Thought-leader marketing. Identify some key people around campus (fellow students, teachers, researchers, advisers, administrators) and try to get them to engage with your blog. You might invite someone to do a guest post, or ask them if you can repost something from their web writings. Or invite someone to comment on a discussion you are having on the blog. Or just ask their opinion and see if it leads to any greater blog activity.
Make some format choices about your final presentation and digital artifact. In discussion we will ask your group to share what you plan to do for your 1) artifact, 2) presentation, and 3) thought-leader marketing.
Monday, April 9, 2012
How to ask a question
Welcome back from break, everybody. To get us thinking about media again, I wanted to post an excerpt of a nice little essay I discovered over the weekend in the Chronicle of Higher Education. Written by Peter Wood, president of the National Association of Scholars, it suggests some simple techniques for "How to ask a question" — a crucial part of civil dialogue and knowledge production that we all too often ignore:
You have not been invited to give a speech. Before you stand up, boil your thoughts down to a single point. Then ask yourself if this point is something you want to assert or something you want to find out. There are exceptions, but if your point falls into the category of assertion, you should probably remain seated. “Mr. Nixon, you are unworthy of being president,” is not a question. “Mr. Nixon, what else would you have done as president if Watergate hadn’t gotten in the way?” is a question.
[...]
Weigh the usual interrogatory words in English: who, what, where, why, when. If you can begin your sentence with one of these you are more than half-way to a good question. “Who gave you that scar, Mr. Potter?” “What is a black hole, Mr. Hawking?” “Where is the Celestial City, Mr. Bunyan?” “Why are you wearing that letter, Ms. Prynne?” “When will our troops come home, Mr. Lincoln?”
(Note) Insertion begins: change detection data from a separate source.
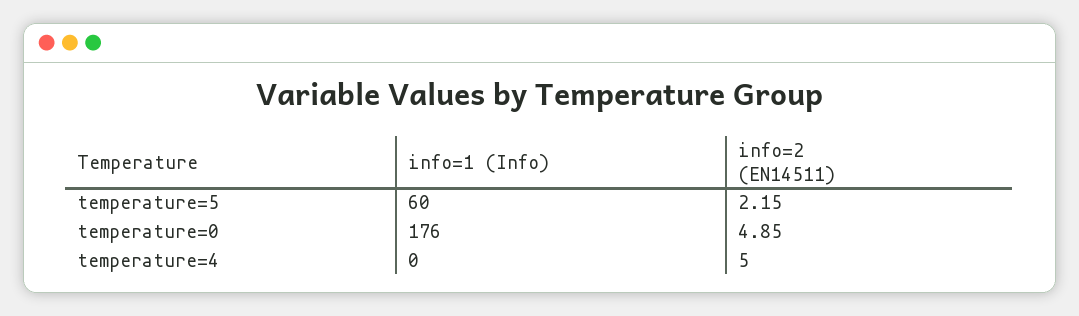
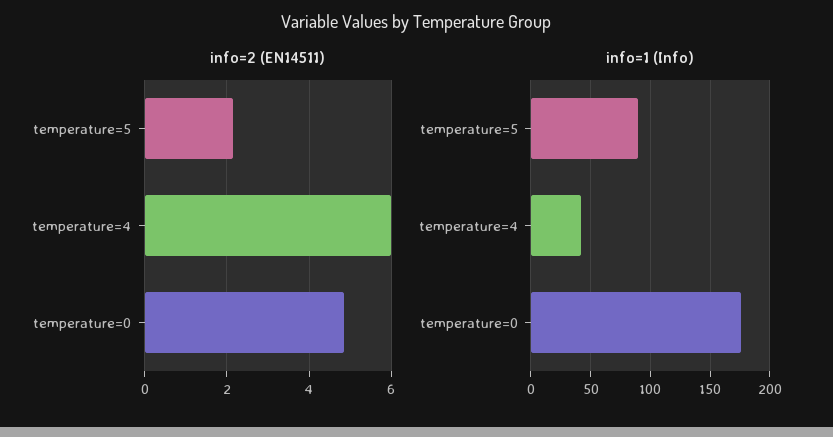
  {
    "info=1 (Info)": {
-     "temperature=5": 60,
+     "temperature=5": 90,
      "temperature=0": 176,
-     "temperature=4": 0
+     "temperature=4": 40
    },
    "info=2 (EN14511)": {
      "temperature=5": 2.15,
      "temperature=0": 4.85,
-     "temperature=4": 5
+     "temperature=4": 6
    }
  }

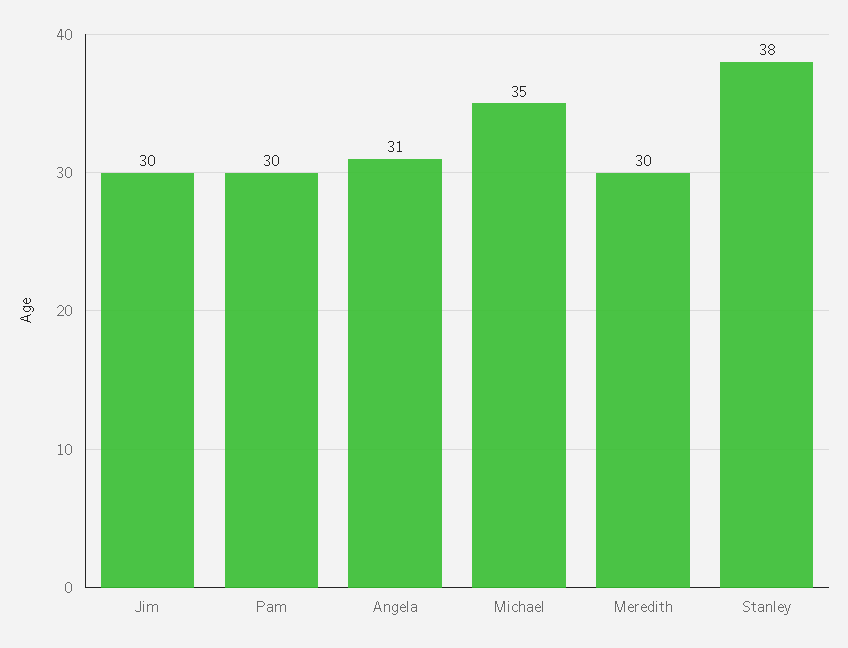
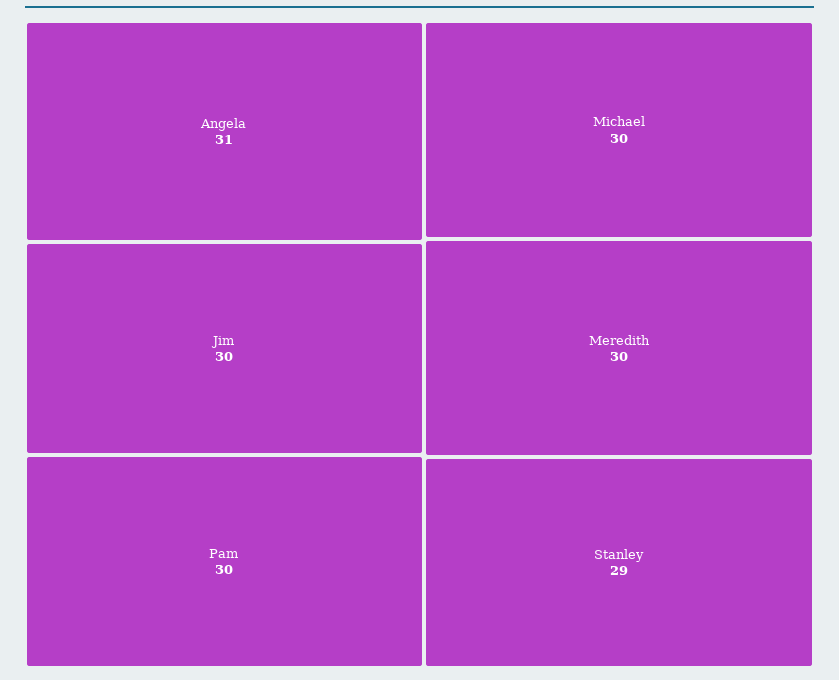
  {
    "Jim": 30,
    "Pam": 30,
    "Angela": 31,
-   "Michael": 35,
+   "Michael": 30,
    "Meredith": 30,
-   "Stanley": 38
+   "Stanley": 29
  }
You will discover that, if you think in terms of these simple interrogatories, you will be able to skip right over the prologue. The right question evokes its own context. If, having formulated a question, you still think you need to set the stage for it, try again.
Don’t engage in meta-speech. “I was wondering, Ms. Steinem, if I might ask you a question that I am really curious about.” Go directly to the question. “Ms. Steinem, who is the man you admire the most?”
Look at the person you are addressing. Speak your question directly; don’t read it. Wait for the answer before you sit down. Don’t try to ask a follow-up question. If the speaker evaded your question the first time, he will evade it again. If the audience applauds your question, you are grandstanding and have failed an important test of civility.More tips and discussion at the original article. I wonder, how often in your UW courses do you feel that you really get the chance in lecture or discussion to ask a substantive question? I fear that we instructors might subtly (or not so subtly) discourage you from doing so. If that is the case — be bold. Ask good questions.